Limited changes to federal grants and programs. The continuing resolution does include increased funds for the Commodity Assistance Program and additional expenses for both the U.S. Customs and Border Protection and the Department of Veterans Affairs.
The math is simple: The federal government currently raises 60 cents for every $1 it spends. A procession of unfunded and underfunded policy decisions—wars in Iraq and Afghanistan, Medicare Part D, bailouts, stimulus, perennial extensions affecting the alternative minimum tax and Medicare provider reimbursements, for example—coupled with revenue shortfalls generated by the 2001, 2003 and 2010 tax cuts and lower economic growth have conspired to drive federal deficits over $1 trillion for four years running and amassed a national debt that now exceeds $16 trillion.
Numerous deficit commissions, most notably the National Commission on Fiscal Responsibility and Reform headed by Erskine Bowles and former Wyoming Senator Alan Simpson, have generated a consensus on the fiscal fixes that are needed. That consensus includes discretionary spending reductions, tax reform and revenue growth, entitlement reform, all tied up in an “everything must be on the table” package. A number of congressional efforts and administration-congressional leadership negotiations at different times during 2011 and 2012 have all identified similar fixes, but bipartisan agreement has proven elusive.
This lack of agreement and a host of pending policy sunsets created the "fiscal cliff" that loomed at the end of 2012. In the “cliff” mix were end-of-year sunsets for the aforementioned tax cuts and numerous tax credits and deductions. It also contains Medicare provider reimbursements, alternative minimum tax expansion and a potpourri of state-federal program reauthorizations such as the Temporary Assistance for Needy Families block grant, No Child Left Behind Act, Workforce Improvement Act and a farm bill.

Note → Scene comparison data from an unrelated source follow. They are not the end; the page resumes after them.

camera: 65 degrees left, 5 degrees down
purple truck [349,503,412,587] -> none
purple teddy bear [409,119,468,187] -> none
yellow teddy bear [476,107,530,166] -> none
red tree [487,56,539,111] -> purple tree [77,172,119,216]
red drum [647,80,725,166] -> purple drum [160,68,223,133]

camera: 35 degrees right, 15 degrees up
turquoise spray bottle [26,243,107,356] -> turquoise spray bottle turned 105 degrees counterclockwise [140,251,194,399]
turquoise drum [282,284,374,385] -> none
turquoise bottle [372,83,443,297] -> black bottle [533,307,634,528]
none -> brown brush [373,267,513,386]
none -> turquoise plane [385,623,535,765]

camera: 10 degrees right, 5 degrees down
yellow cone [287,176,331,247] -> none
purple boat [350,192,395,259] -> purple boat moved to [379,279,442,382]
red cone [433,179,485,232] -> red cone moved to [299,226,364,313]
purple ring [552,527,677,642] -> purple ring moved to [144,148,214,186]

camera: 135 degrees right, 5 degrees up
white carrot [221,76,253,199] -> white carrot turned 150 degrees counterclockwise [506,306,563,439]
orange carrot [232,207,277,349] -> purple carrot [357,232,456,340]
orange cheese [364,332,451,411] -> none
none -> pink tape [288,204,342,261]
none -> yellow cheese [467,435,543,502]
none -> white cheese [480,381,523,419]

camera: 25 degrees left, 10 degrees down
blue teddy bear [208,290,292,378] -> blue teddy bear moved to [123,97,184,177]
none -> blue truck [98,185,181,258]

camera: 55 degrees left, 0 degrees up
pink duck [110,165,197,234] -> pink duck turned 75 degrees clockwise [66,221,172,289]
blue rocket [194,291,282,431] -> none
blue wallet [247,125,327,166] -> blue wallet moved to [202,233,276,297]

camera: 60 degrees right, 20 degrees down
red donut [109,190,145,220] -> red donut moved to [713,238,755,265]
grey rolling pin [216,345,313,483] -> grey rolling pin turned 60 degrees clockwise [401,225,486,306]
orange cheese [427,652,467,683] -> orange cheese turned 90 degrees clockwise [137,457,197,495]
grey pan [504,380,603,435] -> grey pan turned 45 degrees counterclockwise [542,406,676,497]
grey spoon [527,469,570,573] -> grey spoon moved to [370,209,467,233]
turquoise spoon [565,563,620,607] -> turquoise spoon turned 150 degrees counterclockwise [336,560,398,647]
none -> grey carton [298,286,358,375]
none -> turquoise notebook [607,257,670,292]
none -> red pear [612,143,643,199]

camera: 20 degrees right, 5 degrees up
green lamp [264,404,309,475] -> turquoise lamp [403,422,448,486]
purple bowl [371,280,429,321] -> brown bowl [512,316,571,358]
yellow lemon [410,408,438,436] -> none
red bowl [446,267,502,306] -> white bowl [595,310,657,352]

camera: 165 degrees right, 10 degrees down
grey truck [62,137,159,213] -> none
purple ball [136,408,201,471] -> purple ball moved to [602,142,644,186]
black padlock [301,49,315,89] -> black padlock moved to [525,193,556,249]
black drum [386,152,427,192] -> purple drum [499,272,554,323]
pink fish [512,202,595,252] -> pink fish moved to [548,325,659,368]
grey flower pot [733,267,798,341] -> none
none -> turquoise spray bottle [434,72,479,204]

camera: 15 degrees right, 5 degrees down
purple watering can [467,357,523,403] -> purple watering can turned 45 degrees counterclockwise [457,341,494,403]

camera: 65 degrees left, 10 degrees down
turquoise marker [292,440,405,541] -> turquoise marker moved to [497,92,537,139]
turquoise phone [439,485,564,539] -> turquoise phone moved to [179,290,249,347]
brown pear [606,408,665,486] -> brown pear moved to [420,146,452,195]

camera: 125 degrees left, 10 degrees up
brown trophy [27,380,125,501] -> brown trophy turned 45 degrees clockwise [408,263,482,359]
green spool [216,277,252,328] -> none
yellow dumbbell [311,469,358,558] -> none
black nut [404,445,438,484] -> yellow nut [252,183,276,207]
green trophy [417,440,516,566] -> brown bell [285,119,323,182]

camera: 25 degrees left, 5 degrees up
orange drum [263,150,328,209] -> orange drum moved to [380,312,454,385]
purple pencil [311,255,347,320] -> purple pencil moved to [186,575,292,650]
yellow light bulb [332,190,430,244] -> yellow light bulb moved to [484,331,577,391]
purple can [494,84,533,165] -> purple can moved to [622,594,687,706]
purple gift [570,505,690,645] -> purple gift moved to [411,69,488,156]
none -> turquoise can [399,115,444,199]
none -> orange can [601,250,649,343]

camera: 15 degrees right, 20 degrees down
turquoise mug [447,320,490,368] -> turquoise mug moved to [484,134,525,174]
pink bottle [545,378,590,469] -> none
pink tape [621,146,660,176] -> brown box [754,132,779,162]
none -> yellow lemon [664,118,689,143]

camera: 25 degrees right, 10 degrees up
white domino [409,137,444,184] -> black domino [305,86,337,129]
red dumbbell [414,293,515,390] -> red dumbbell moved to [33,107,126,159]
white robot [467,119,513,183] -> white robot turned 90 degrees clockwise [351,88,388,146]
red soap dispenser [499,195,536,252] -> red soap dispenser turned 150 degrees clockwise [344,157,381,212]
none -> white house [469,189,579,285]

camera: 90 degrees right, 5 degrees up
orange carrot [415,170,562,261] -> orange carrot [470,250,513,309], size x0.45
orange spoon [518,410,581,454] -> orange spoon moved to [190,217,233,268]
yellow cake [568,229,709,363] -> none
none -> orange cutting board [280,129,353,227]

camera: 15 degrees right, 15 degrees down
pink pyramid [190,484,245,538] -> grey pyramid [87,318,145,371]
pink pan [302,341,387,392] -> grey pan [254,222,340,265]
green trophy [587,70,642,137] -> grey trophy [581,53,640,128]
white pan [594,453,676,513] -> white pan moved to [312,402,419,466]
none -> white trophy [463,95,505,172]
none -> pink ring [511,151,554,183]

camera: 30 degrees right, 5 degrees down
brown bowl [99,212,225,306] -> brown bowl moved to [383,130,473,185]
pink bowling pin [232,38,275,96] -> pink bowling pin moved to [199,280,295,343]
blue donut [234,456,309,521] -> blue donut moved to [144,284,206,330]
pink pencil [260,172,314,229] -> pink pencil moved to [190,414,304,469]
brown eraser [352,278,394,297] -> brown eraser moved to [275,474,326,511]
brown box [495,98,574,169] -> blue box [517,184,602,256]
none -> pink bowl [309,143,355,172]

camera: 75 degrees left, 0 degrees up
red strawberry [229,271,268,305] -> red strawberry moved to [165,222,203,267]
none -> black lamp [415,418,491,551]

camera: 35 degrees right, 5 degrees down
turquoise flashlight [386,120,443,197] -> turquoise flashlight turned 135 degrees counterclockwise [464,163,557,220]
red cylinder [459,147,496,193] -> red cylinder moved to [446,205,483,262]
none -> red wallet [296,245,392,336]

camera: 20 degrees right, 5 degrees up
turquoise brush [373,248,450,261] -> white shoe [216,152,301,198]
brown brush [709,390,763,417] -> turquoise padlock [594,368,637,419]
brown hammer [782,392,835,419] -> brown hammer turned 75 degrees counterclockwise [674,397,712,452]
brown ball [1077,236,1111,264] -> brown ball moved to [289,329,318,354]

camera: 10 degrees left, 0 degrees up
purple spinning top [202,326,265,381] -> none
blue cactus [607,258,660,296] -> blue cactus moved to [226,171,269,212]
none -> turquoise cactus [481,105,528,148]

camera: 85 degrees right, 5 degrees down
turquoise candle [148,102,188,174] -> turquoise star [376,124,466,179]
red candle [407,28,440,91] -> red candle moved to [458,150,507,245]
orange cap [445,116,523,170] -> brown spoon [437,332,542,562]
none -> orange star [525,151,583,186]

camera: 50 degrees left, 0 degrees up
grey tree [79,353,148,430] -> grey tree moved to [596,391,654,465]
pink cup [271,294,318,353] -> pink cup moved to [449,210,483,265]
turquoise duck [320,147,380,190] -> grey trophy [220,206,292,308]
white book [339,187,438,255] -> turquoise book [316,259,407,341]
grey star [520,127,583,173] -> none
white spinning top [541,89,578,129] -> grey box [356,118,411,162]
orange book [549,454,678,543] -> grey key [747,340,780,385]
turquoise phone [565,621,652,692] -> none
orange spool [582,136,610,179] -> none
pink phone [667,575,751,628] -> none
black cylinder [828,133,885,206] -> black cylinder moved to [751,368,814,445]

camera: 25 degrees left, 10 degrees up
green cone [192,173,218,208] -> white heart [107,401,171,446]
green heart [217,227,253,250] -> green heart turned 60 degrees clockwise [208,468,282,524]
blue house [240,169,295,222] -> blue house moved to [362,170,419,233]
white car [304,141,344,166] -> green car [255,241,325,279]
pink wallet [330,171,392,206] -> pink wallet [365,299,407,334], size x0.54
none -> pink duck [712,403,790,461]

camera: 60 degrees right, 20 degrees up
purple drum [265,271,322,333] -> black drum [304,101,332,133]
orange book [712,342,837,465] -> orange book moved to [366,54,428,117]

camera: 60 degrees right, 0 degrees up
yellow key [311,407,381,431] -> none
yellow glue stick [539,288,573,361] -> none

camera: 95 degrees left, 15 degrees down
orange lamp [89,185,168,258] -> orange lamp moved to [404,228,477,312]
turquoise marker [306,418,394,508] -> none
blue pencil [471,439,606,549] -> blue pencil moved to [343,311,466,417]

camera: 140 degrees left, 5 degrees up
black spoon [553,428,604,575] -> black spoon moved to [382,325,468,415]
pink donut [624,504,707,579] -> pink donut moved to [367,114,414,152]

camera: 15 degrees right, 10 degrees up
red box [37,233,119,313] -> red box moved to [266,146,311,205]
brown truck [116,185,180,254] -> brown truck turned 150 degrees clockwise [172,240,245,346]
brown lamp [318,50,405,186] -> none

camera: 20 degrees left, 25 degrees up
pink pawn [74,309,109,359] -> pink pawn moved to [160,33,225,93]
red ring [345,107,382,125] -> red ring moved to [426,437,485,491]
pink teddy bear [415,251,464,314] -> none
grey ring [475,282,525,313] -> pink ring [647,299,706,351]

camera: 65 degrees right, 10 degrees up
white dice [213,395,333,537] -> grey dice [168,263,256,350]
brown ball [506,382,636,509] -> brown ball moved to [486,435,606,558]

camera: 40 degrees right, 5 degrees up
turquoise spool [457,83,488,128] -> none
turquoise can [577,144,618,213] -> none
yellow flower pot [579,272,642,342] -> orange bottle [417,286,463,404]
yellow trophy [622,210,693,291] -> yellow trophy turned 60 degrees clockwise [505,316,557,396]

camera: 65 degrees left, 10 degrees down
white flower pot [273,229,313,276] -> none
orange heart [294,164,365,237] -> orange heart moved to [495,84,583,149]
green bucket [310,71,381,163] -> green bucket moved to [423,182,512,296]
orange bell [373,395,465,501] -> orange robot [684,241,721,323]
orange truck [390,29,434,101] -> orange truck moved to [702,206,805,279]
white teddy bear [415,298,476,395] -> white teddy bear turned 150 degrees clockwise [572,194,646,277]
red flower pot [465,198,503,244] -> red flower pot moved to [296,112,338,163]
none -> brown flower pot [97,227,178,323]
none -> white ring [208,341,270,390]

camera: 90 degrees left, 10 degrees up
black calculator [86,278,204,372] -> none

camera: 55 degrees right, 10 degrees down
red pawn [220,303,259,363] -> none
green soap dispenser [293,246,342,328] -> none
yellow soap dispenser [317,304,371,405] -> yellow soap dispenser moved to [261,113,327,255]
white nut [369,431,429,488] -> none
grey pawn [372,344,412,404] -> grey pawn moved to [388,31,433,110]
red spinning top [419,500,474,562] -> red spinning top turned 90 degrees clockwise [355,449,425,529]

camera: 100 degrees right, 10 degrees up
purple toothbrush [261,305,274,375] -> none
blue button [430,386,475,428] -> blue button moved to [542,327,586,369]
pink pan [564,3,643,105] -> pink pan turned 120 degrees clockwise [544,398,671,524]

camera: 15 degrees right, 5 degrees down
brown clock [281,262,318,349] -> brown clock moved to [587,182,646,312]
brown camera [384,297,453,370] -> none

Waiting in the wings on March 1, 2013, is sequestration, across-the-board domestic discretionary spending cuts (8-9 percent for FY 2013) and defense discretionary spending cuts (10 percent for FY 2013), which will upend state budgets and economies.
And later in 2013, the federal debt ceiling will be reached and the credit worthiness of the nation and of states will be challenged. This most recently occurred in 2011 and resulted in a Standard and Poor’s downgrade of the federal government’s credit rating. It also threatened five states with downgrades: Maryland, New Mexico, South Carolina, Tennessee and Virginia.
The fiscal and economic impact of the federal deficit and the national debt is hydra-headed. Talk in Washington, D.C., generally swirls about how to save money or raise revenue for the federal government only. Exporting all or part of the federal deficit to states is not an impossibility. For example, state-federal discretionary and other grant programs constitute approximately 12 percent of the federal budget. Many see them as the “softest” or most vulnerable part of the budget. Think sequestration and its targeted reductions to education, energy, social services, job training, environment and justice programs.
NCSL’s leadership created a Deficit Reduction Task Force in December 2010 in anticipation of ultimate federal action—and with the understanding that any federal action would have enormous state-federal implications.
The task force's recommendations included support for a comprehensive "everything on the table" deficit reduction package; a willingness to share in reasonable discretionary and entitlement program spending cuts; avoidance of new unfunded mandates, preemption and cost shifts; enactment of the Marketplace Fairness Act; and protection of public works investments. Knowing Medicaid will be a deficit reduction topic, statutory counter cyclical assistance and administrative relief are also recommended. Additionally, any deficit reduction effort could present opportunities to restructure administrative and funding aspects of various state-federal programs.